● INSTRUCTIONS TO FOLLOW
Each line of the records containing "that" is to be copied out and returned.
• • •
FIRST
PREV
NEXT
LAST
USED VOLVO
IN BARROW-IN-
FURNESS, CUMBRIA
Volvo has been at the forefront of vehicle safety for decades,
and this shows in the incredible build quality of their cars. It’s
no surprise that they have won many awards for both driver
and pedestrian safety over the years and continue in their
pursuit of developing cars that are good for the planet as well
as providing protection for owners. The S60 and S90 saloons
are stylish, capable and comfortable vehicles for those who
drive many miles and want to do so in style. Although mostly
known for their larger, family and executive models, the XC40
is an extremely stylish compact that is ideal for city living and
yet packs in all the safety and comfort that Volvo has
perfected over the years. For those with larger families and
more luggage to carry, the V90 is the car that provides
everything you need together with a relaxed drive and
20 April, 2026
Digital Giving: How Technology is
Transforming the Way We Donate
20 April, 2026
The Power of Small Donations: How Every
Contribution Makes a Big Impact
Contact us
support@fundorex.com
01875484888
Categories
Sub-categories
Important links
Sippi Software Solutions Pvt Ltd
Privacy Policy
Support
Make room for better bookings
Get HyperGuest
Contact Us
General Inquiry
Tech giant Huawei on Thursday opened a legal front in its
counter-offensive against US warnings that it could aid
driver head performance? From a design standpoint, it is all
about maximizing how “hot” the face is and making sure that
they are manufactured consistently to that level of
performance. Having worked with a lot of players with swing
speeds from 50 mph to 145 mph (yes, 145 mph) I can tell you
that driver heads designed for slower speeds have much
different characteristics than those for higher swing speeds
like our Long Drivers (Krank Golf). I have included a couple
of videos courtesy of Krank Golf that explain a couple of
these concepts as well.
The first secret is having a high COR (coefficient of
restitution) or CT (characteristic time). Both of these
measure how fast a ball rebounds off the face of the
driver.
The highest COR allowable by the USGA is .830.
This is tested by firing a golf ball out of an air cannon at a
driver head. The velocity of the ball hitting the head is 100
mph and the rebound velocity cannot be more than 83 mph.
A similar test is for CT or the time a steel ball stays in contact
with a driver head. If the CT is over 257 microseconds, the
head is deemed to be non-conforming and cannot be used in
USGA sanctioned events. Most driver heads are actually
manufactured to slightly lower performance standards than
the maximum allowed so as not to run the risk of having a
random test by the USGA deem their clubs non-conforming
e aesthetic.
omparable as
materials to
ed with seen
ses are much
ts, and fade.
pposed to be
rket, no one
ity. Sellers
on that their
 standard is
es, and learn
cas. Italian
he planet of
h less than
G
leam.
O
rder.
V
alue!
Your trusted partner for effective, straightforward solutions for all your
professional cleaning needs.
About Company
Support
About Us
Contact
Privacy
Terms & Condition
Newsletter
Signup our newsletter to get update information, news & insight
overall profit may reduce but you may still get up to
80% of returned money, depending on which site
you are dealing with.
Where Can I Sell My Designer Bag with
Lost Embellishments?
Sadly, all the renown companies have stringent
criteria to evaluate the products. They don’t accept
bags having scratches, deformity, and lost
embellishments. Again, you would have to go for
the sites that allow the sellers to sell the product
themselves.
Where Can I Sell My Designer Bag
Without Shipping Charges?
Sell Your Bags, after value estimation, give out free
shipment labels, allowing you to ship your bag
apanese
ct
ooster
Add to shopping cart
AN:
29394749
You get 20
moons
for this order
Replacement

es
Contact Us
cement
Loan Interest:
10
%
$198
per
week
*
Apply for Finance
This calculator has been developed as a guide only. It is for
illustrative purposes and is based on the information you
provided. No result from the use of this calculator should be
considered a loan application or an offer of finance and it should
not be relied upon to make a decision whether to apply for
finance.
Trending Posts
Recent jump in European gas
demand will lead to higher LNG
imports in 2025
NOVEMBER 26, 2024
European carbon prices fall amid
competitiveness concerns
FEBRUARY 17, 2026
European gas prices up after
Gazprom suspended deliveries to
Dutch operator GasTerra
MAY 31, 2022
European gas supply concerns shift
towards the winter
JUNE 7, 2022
• • •
● SOLUTION FOR THIS TASK
no surprise that they have won many awards for both driver
pursuit of developing cars that are good for the planet as well
is an extremely stylish compact that is ideal for city living and
yet packs in all the safety and comfort that Volvo has
more luggage to carry, the V90 is the car that provides
counter-offensive against US warnings that it could aid
about maximizing how “hot” the face is and making sure that
they are manufactured consistently to that level of
that driver heads designed for slower speeds have much
of videos courtesy of Krank Golf that explain a couple of
on that their
the sites that allow the sellers to sell the product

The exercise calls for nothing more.